Data entries:
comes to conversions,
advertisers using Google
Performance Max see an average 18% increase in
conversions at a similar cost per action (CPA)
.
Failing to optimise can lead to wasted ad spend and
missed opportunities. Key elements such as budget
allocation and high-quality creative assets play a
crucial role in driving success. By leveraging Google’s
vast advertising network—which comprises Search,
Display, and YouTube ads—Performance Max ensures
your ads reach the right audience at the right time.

==

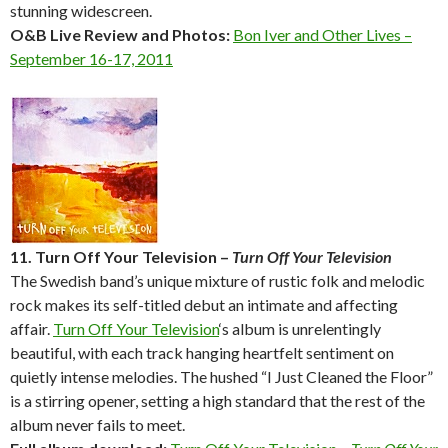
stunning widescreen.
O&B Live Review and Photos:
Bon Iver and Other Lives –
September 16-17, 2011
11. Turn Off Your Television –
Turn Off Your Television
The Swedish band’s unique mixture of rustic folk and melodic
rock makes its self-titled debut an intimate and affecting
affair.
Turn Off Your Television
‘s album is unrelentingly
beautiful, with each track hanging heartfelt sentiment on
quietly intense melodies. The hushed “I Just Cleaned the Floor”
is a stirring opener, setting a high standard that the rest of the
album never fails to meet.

The task. Arrange the stretch of the material from the line containing "stunning widescreen." through the line containing "album never fails to meet." as a Markdown table with the columns Row and Line. Include both end lines and omit any blank lines.

Output of the exercise.
| Row | Line |
|---|---|
| 1 | stunning widescreen. |
| 2 | O&B Live Review and Photos: |
| 3 | Bon Iver and Other Lives – |
| 4 | September 16-17, 2011 |
| 5 | 11. Turn Off Your Television – |
| 6 | Turn Off Your Television |
| 7 | The Swedish band’s unique mixture of rustic folk and melodic |
| 8 | rock makes its self-titled debut an intimate and affecting |
| 9 | affair. |
| 10 | Turn Off Your Television |
| 11 | ‘s album is unrelentingly |
| 12 | beautiful, with each track hanging heartfelt sentiment on |
| 13 | quietly intense melodies. The hushed “I Just Cleaned the Floor” |
| 14 | is a stirring opener, setting a high standard that the rest of the |
| 15 | album never fails to meet. |